The HMV Freeway EV was a 4 HP answer to the 1979 gas crisis

Gas prices are at record highs, but this is not the first time in the history of automobiles that I have been forced to pay with my nose at pumps. And every time these prices go up, someone comes up with a wild idea to help drivers save money.

One of these wild ideas was the brainchild of HMV Freeway, a Minnesota-based Dave Edmonson who really hated separation over gas money during the 1979 oil crisis. The HMV stands for “High Mileage Car” and the gas-powered version of the Freeway must have been. Edmonson claims 84 mpg for the single-seat, 12 hp (12 PS) camouflage for the single-cylinder fiberglass-bodied trike and a slightly less spectacular 60 mpg for the more performance-oriented 16 hp (16 PS) version, although we ‘clearly Performance-focused “uses his loose, rather than his Ferrari, sense.

The power was sent to the rear wheel through a CVT transmission and then through a chain. If you want to do the opposite, you have to ask for a push, or go out and do it yourself. The braking, courtesy of the drum, was equally early, but you got the option of completely independent suspension and electrical power, but don’t get too excited. HMV cites only 4 HP (4 PS) output for its EV, and the Freeway must be light, this is a very small power output.

If the idea of ​​owning an EV with 0.2 percent of the remake Never’s output makes your motor buzz, you should take care of yourself. Bring a trailer Check out these 1980 examples. Listed as a non-running project, it will take some wrench time to get it back on the road, but it may be an opportunity to upgrade the running gear and make it look like the dream of making EV Edmonson, but technology will not allow time.

Related: Goldman Sachs says the price of fuel at the pump is going to be much worse

Apparently acquired last year from its original owner, this freeway is equipped with a single black vinyl bucket seat, equipped with an 80 mph (129 km / h) speedometer, the top two thirds of which must be Virgin Territory, and well, it’s about you. . When moving from A to B using as little energy as possible, you no longer want or need more.

Edmonson was able to build about 700 vehicles from its Barnesville, MN, base between 1979 and 1982, and the rise in gas prices in the wake of the Iranian revolution and the recession in oil exports led us to imagine that interest was initially reasonably strong. .

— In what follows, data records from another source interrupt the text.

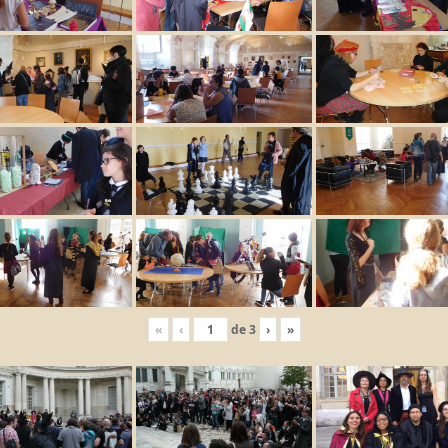
«
‹
de
3
›
»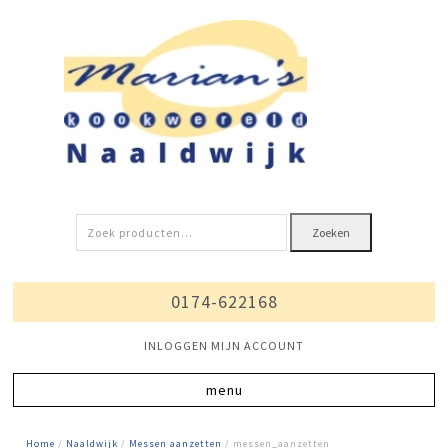
Zoeken
Zoeken
naar:
0174-622168
INLOGGEN MIJN ACCOUNT
Home
/
Naaldwijk
/
Messen aanzetten
/ messen_aanzetten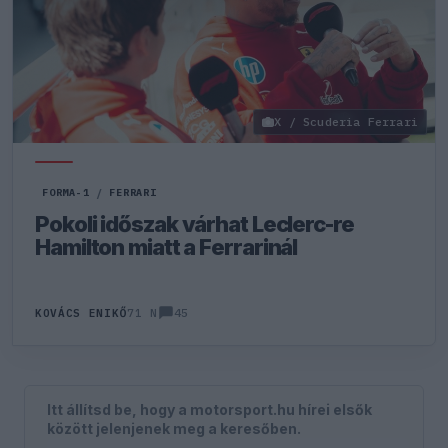
X / Scuderia Ferrari
FORMA-1
/
FERRARI
Pokoli időszak várhat Leclerc-re
Hamilton miatt a Ferrarinál
45
KOVÁCS ENIKŐ
71 N
Itt állítsd be, hogy a motorsport.hu hírei elsők
között jelenjenek meg a keresőben.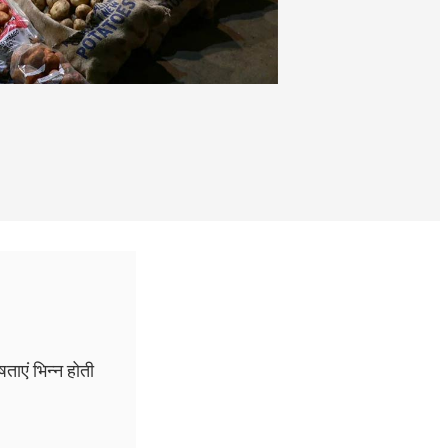
षताएं भिन्न होती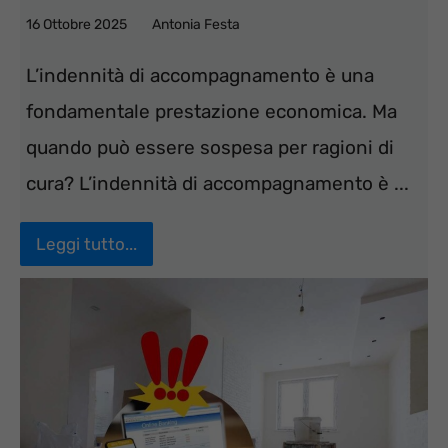
16 Ottobre 2025
Antonia Festa
L’indennità di accompagnamento è una
fondamentale prestazione economica. Ma
quando può essere sospesa per ragioni di
cura? L’indennità di accompagnamento è ...
Leggi tutto...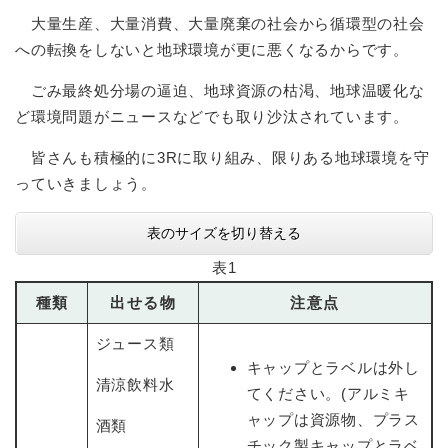
大量生産、大量消費、大量廃棄の社会から循環型の社会
への転換をしないと地球環境が更に悪くなるからです。
ごみ最終処分場の逼迫、地球資源の枯渇、地球温暖化な
ど環境問題がニュースなどでも取り沙汰されています。
皆さんも積極的に3Rに取り組み、限りある地球環境を守
っていきましょう。
表のサイズを切り替える
表1
種類
出せる物
注意点
ジュース類
キャップとラベルは外し
清涼飲料水
てください。(アルミキ
ャップは資源物、プラス
酒類
チック製キャップとラベ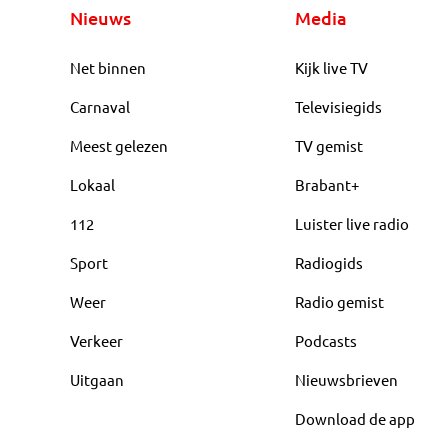
Nieuws
Media
Net binnen
Kijk live TV
Carnaval
Televisiegids
Meest gelezen
TV gemist
Lokaal
Brabant+
112
Luister live radio
Sport
Radiogids
Weer
Radio gemist
Verkeer
Podcasts
Uitgaan
Nieuwsbrieven
Download de app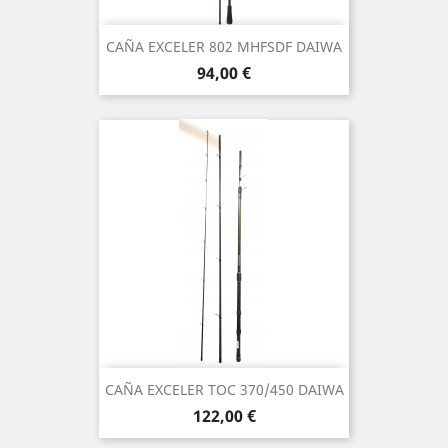
CAÑA EXCELER 802 MHFSDF DAIWA
Preço
94,00 €
CAÑA EXCELER TOC 370/450 DAIWA
Preço
122,00 €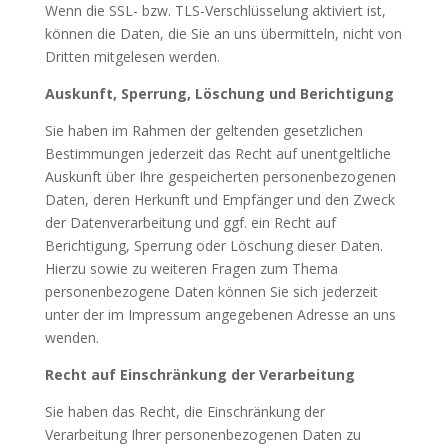
Wenn die SSL- bzw. TLS-Verschlüsselung aktiviert ist,
können die Daten, die Sie an uns übermitteln, nicht von
Dritten mitgelesen werden.
Auskunft, Sperrung, Löschung und Berichtigung
Sie haben im Rahmen der geltenden gesetzlichen
Bestimmungen jederzeit das Recht auf unentgeltliche
Auskunft über Ihre gespeicherten personenbezogenen
Daten, deren Herkunft und Empfänger und den Zweck
der Datenverarbeitung und ggf. ein Recht auf
Berichtigung, Sperrung oder Löschung dieser Daten.
Hierzu sowie zu weiteren Fragen zum Thema
personenbezogene Daten können Sie sich jederzeit
unter der im Impressum angegebenen Adresse an uns
wenden.
Recht auf Einschränkung der Verarbeitung
Sie haben das Recht, die Einschränkung der
Verarbeitung Ihrer personenbezogenen Daten zu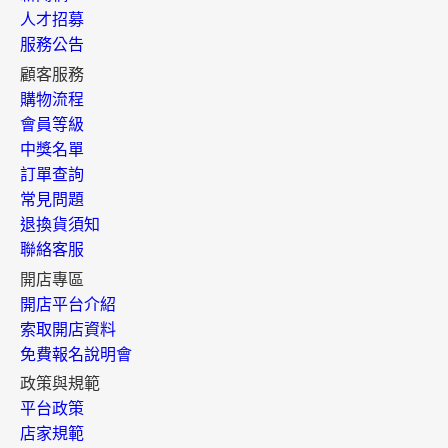
人才招募
服務公告
顧客服務
購物流程
會員等級
中獎名單
訂單查詢
常見問題
退換貨須知
聯絡客服
開店專區
開店平台介紹
索取開店資料
免費報名說明會
政策與規範
平台政策
店家規範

But oil prices began to plummet again in the early 1980’s, and so the 18-wheeler semifinals as well as the rigging of a rigid tent were on the way to work to save a few cents. Let’s hope someone saves this one, though. Vehicles such as the Freeway are interesting roadposts on the road to massive use of electric power, and a reminder of the compromises that some people were prepared to make in the past to avoid queues.